Dez choked, rolling his eyes. “Really? That’s the best name you can come up with?”
I flipped him off.
His eyes narrowed on me.
Herbert hopped onto my boulder, and I held my hand out. He bent at the waist, sniffing the air around my fingers.
“I wouldn’t do that if I were you,” Dez suggested darkly, stepping toward me. “God knows what kind of messed-up diseases that thing carries.”
Herbert spun around, doing another dance, and then brought his hand down on mine, as if he were giving me a high five. Then he raised his hand, formed a fist and shook it at Dez.
“Huh,” I said, eyeing it. “I really don’t think Herbert likes you.”
“That’s tragic,” he replied dryly. “I want you to move back from it.”
Ignoring him again, I chuckled as Herbert climbed to my side of the rock and wrapped his hand around my pointer finger. His skin was cool and soft. He jumped once and then again, moving my hand.

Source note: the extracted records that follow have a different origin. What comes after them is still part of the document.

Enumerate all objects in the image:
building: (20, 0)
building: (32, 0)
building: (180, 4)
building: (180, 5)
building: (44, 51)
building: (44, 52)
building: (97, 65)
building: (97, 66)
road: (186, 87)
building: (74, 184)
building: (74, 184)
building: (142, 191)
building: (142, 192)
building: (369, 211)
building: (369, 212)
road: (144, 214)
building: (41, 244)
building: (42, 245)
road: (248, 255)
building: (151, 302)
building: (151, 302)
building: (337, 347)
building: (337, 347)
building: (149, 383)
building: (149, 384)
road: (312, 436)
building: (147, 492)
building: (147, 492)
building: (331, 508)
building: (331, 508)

“I think he’s shaking my—ouch!”
Herbert had his mouth on my finger, his teeth clamped down! Sharp pain blasted across my hand, and I jerked back. Scrambling to my feet, I lost my balance and landed on my butt, clutching my throbbing hand to my chest.
“Herbert bit me! The little bastard bit me!”
The pukwudgie made a chattering noise that sounded perilously like a laugh, spun around and darted over the boulders. It jumped onto the ground and raced off, stopping only long enough to pick up its spear. Bushes rattled as it disappeared into the growth.